Serbian human rights activist (1946–2021)

Vladimir Mijanović (15 August 1946 - 6 May 2021), also known as Vlada “Revolucija” (Revolution), was a Serbian human rights activist and leader of 1968 student demonstrations in Yugoslavia.

==Biography==
Vladimir Mijanović was born in 1946 in Mosko near Trebinje. He studied sociology at the University of Belgrade Faculty of Philosophy. During his studies, he participated in the protests against the Vietnam War in 1966 in Belgrade.

As president of the Faculty Board of the Student Union, he became one of the leaders of 1968 student demonstrations, especially because of his extraordinary organizational skills. On 3 June 1968 he led a protest rally from the student campus, occupying the University Rectorate, where students founded the “Karl Marx Red University” and proclaimed a general strike until their requirements are fulfilled.

Because of his participation in the protest, he was expelled from the university, proclaimed a dissident and a disturber of constitutional order, which led to his arrest in July 1970. He was accused of organizing the hunger strike of students of the Faculty of Philosophy in a show of solidarity with Kakanj miners, printing a satirical magazine called “Frontisterion”, active involvement in defense of periodicals that were repressed at the time (“Student”, “Susret”, “Vidici”) and organizing a protest against the War in Cambodia. His arrest and sentence to 20 months in prison (later commuted to 12 months) caused a two-week student strike and reactions of foreign intellectuals, including Noam Chomsky who described Mijanović as “the hope and the conscience of the Yugoslav revolution”.

He was one of the founders of the dissident Free University in 1976, even the founding meeting was held in his apartment. At the time, this was the only dissident organization in Yugoslavia. Because of this he was again arrested in 1984, with a group of five other intellectuals, who became famous as the “Belgrade Six”, and accused of “counter-revolutionary activities”, even though the accusations were later dismissed. The process against the “Belgrade Six” led to an equally strong reaction from around the world, including a petition of 130 prominent Western public figures that was submitted to Yugoslav Presidency because of the process.

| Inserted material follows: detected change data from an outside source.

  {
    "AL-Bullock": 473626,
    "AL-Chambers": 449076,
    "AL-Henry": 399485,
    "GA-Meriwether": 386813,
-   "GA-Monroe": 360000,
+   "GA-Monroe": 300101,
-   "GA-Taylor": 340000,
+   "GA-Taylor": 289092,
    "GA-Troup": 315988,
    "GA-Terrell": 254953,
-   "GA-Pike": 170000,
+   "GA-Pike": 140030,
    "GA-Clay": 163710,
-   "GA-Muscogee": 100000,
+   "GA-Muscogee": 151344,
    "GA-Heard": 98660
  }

As the régime's persona non grata, Mijanović was systematically deprived of opportunities for work, his civil liberties were limited, and his passport was taken away. When, at the urging of Zoran Radmilović, he got work as a background actor in the series “Više od igre” (“More than a game”) in 1976, all shots in which he appeared were cut during editing.

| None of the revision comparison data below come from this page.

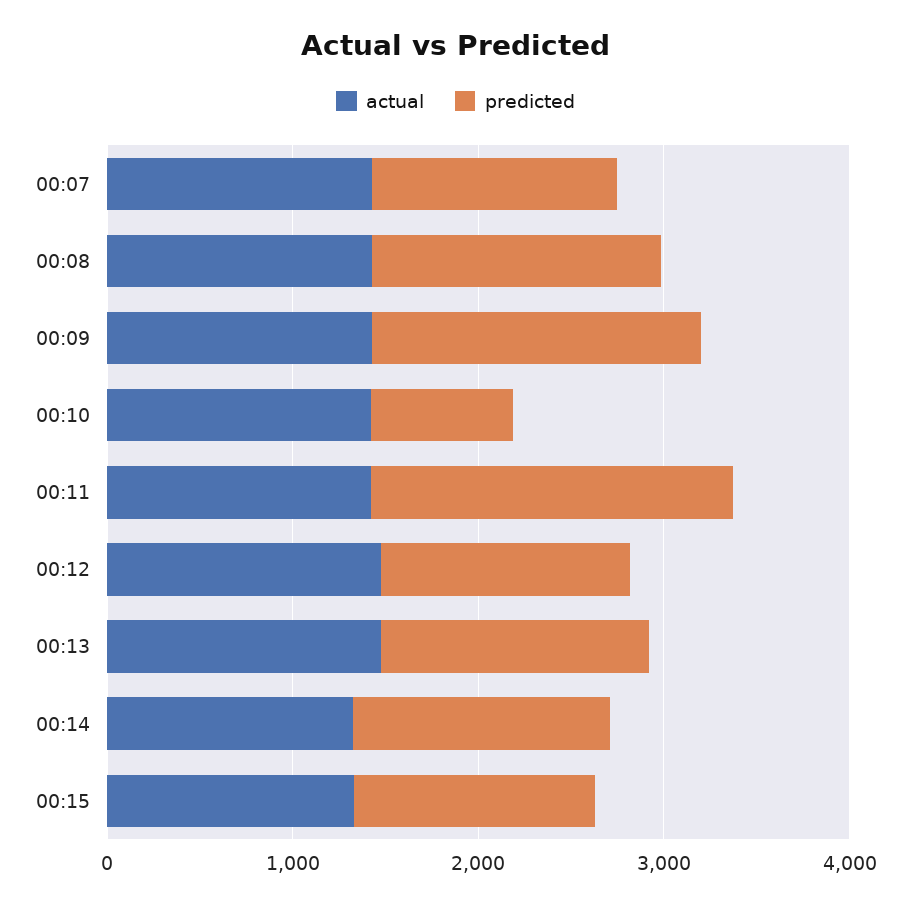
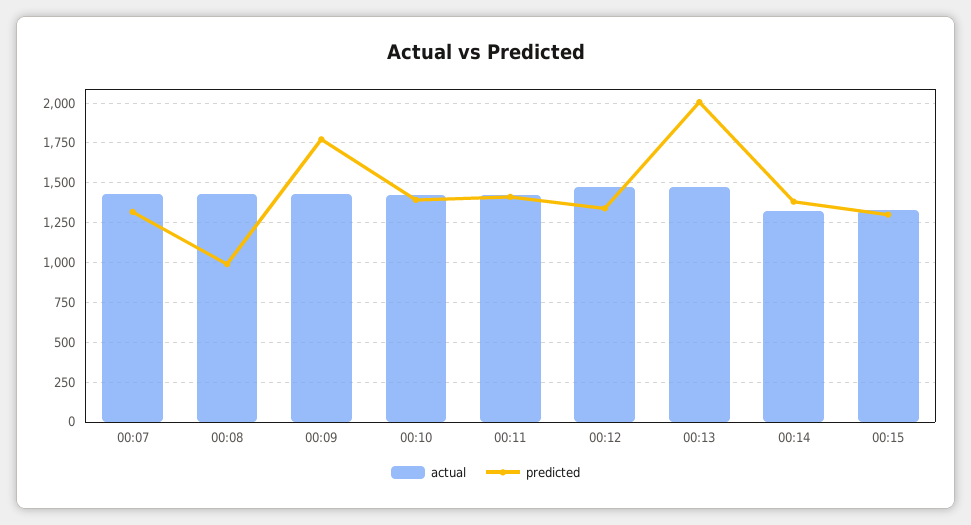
  {
    "actual": {
      "00:07": 1450,
      "00:08": 1450,
      "00:09": 1450,
      "00:10": 1400,
      "00:11": 1400,
      "00:12": 1500,
      "00:13": 1500,
      "00:14": 1300,
      "00:15": 1350
    },
    "predicted": {
      "00:07": 1300,
-     "00:08": 1600,
+     "00:08": 1000,
      "00:09": 1750,
-     "00:10": 800,
+     "00:10": 1400,
-     "00:11": 2000,
+     "00:11": 1400,
      "00:12": 1350,
-     "00:13": 1400,
+     "00:13": 2000,
      "00:14": 1400,
      "00:15": 1300
    }
  }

In 1986, Mijanović left Yugoslavia for the United States, where he lived with his wife and two children, earning a livelihood by doing manual labor; he also worked as a taxi driver for some time. Even though he did not have necessary documents for permanent residence in the US, he participated in protests of various leftist movements, including anti-war movements, and movements for the abolition of death penalty.

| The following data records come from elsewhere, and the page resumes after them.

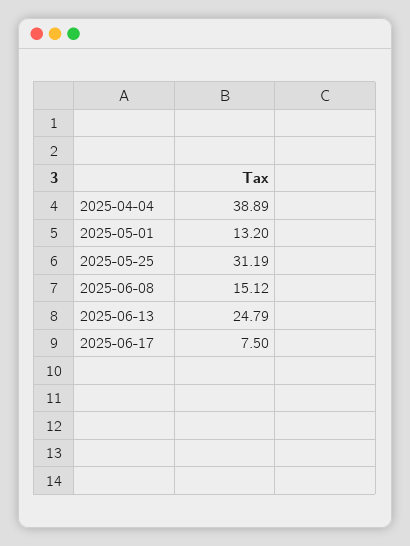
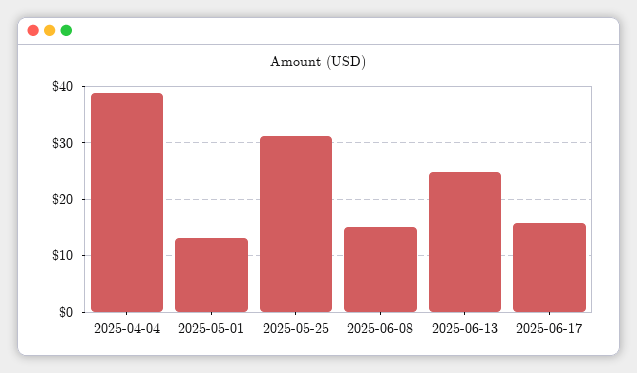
  {
    "2025-04-04": 38.89,
    "2025-05-01": 13.2,
    "2025-05-25": 31.19,
    "2025-06-08": 15.12,
    "2025-06-13": 24.79,
-   "2025-06-17": 7.5
+   "2025-06-17": 16
  }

Upon his return to Serbia in 2006 he lived modestly and out of the public eye, but he still actively participated in protests and marches in defense of human rights, including protests against evictions and bailiffs, ecological protests against cutting down trees, against small-scale hydropower plants and against genetically modified organisms. He designed and painted many hundreds of banners that were carried on numerous protests, displayed on barricades in Kosovo and Metohija, and were even a subject of a dedicated exhibition in France. He died in Belgrade.

Since 1966 and throughout his life many have noted that Vladimir Mijanović had, in line with his own individual and moral principles, pursued the fight against tyranny, for human rights, human dignity and freedom, and his personal example made him into teacher of the next generation of activists.